As recently as the 1700s, scientists generally believed heat was made of some kind of weightless gas, which they called "caloric."
The theory was disproven in 1799 when Sir Humphrey Davy, an English chemist, rubbed two pieces of ice together in a vacuum (which contains no air or gas) and was able to generate friction heat, thus melting the ice. It was roughly around the same time that Antoine Lavoisier and Pierre Simon de la Place developed the first calorimeter.
Calorimeters, and the Calorie itself, weren't regularly used for food until the late 1800s.
As cool as it is (and it is extremely cool) exploding food in a bomb calorimeter isn't the most common practice today.
Frankly, it's usually not necessary when you can estimate nutritional values in other ways. More common today is the Atwater System, which estimates calories based on the nutritional breakdown of a food item as such:
- Four kcals (calories) for one gram of protein
- Four kcals for one gram of carbohydrates
- Nine kcals for one gram of fat
- Seven kcals for one gram of alcohol
All of these elements can be tested and measured in different, fascinating ways.
Protein is counted by measuring the nitrogen released from food after putting it through some an artificial digestive process. Fats are measured by weighing the food, then stripping the fats away with ether, and weighing it again.
Carbs are the most complicated and thus are often measured by subtracting the percentage of proteins and fats. The remainders, by definition, should be carbohydrates.
This food is on FIRE!Giphy
And, of course, bomb calorimeters have lots of different uses besides determining the calories in the newest line of flavored Doritos. They can be used to test the energy potential of alternative fuels, find more efficient animal feeds, and analyze samples of oil or coal for their potency.

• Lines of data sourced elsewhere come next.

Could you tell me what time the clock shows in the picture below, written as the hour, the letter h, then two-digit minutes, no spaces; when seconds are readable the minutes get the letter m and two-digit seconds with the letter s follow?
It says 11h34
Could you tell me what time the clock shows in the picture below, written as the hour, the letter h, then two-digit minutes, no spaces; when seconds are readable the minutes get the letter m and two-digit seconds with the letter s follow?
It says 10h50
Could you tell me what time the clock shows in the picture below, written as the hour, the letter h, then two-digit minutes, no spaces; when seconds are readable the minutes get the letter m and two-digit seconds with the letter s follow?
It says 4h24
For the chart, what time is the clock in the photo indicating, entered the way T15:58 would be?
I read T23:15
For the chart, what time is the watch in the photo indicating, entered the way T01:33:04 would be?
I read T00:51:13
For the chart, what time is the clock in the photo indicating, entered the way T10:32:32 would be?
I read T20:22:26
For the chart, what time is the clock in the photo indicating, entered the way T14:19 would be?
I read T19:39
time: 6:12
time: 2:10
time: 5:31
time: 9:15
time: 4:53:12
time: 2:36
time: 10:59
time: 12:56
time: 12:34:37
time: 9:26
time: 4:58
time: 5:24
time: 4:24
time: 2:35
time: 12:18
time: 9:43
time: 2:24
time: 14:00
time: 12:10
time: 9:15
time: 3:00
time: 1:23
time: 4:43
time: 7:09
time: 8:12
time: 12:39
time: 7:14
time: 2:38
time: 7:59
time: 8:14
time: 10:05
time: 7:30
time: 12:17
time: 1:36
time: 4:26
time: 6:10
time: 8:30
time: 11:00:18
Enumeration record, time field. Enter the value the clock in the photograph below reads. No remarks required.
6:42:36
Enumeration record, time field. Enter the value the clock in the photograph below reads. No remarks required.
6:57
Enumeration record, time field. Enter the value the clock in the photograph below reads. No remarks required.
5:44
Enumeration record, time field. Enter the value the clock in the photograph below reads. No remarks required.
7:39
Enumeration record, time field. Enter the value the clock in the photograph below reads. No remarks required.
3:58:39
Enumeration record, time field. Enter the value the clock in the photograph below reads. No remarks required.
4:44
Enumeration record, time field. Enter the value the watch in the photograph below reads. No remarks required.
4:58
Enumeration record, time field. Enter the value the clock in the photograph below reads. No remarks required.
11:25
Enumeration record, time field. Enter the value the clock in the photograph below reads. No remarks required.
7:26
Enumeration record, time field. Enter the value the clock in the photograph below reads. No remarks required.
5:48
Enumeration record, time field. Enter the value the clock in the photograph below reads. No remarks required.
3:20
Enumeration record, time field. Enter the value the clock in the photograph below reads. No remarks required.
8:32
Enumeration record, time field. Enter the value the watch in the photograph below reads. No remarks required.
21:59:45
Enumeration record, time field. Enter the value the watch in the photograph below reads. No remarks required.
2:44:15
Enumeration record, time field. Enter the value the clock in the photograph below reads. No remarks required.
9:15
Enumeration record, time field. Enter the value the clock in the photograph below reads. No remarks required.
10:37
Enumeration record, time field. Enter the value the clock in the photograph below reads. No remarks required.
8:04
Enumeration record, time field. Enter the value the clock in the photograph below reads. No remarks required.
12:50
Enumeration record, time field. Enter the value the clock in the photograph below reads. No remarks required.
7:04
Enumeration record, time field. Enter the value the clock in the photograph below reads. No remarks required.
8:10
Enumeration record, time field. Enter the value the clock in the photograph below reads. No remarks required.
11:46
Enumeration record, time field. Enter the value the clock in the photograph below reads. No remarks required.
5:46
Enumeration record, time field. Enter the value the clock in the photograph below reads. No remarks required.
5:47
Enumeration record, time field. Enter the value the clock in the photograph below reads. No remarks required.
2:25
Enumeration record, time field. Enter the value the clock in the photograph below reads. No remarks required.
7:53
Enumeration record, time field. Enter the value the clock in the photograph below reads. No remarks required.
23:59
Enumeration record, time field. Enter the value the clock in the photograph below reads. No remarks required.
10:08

Understanding this process kind of changes the way I look at food. You can't really see the energy in a bag of chips, let's say, but maybe you can imagine the way it might heat a pot of water if it exploded! It makes the numbers on the back of a nutritional label a little more tangible and real, and can maybe lead to more mindful and intuitive eating practices.
Ultimately, though, there is so much more to food than the calories it contains. There are the nutrients, like the proteins, carbs, and fats — the micronutrients like vitamins and minerals that our bodies need. Some people like to know as little as possible about the inner workings of our food and focus purely on their enjoyment of the making, eating, and sharing. But if you're like me, you like to know the science behind food production, and how and why food powers our bodies the way it does. That's all part of the fun.